Australian television series

Careless is an upcoming Australian and British television drama series created by Helen Fitzgerald and Louise Fox. It will star Solly McLeod, Katie Leung, Robyn Malcolm and Richard Roxburgh.

==Premise==
A Scottish backpacker in Australia starts working as a carer for an aging rockstar.

==Cast==
- Solly McLeod as Robbie
- Katie Leung as Sheila
- Robyn Malcolm as Angela
- Richard Roxburgh as Mike
- Mabel Li as Hannah Garton
- Thomas Weatherall
- Alison Peebles

==Production==
The four-part series is created by Helen Fitzgerald and Louise Fox and directed by Stevie Cruz-Martin. Fox is the writer of the first two and final episodes, with Christian White writing the third episode. It was commissioned as an original drama by Stan, and produced in association with Channel 4, All3Media International, Screen Scotland, and Australia's Nine Network. It is produced by Easy Tiger Productions and Synchronicity Films, with Angela Littlejohn the series producer, with Ian Collie and Rob Gibson executive Producers for Easy Tiger, Claire Mundell and Deanne Cunningham executive producers for Synchronicity.
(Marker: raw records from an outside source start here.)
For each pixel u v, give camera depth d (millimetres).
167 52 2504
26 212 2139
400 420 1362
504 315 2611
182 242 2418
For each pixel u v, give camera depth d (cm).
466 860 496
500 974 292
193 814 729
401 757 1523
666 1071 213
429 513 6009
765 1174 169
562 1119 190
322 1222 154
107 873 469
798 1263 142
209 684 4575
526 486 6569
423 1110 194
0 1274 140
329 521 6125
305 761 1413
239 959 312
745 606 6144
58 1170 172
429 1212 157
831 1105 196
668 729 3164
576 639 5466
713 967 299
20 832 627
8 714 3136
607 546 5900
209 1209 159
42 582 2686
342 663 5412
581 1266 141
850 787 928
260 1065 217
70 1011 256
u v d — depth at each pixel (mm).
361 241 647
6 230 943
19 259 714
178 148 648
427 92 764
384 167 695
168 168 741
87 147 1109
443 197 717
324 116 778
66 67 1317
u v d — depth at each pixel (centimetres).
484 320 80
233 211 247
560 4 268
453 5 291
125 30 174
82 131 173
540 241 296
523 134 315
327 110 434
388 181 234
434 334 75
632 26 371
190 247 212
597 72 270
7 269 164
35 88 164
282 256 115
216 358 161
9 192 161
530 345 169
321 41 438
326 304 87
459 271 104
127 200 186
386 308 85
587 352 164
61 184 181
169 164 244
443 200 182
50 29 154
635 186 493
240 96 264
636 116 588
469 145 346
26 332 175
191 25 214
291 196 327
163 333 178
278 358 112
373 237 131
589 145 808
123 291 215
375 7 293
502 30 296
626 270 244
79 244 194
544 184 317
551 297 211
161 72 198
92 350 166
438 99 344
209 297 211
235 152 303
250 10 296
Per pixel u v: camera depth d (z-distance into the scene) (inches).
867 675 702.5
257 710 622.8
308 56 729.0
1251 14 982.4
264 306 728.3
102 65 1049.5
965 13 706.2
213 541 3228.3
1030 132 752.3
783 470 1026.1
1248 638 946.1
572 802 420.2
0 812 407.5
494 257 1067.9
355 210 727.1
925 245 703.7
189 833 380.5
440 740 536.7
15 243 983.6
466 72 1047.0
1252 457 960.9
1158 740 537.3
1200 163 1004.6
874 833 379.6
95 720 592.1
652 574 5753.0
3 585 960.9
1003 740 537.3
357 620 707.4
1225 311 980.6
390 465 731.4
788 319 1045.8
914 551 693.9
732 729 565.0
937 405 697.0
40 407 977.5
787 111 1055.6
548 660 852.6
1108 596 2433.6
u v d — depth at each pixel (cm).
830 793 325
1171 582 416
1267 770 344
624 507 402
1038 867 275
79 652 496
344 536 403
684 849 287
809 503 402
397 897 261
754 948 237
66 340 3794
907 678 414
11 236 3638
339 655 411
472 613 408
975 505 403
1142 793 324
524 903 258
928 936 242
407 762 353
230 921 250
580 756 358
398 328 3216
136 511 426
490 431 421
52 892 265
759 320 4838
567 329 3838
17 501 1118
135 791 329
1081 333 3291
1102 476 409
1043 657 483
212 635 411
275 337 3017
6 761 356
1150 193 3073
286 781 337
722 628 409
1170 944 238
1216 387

Fox and Adrian Burns are also executive producers, as are Michael Healy and Andy Ryan for Stan, and Kieran Hannigan for Screen Scotland.

The cast is led by Solly McLeod, Katie Leung, Robyn Malcolm and Richard Roxburgh, with Mabel Li, Thomas Weatherall and Alison Peebles.

Filming was underway in January 2026, with filming locations including Glasgow, Scotland and Sydney, Australia.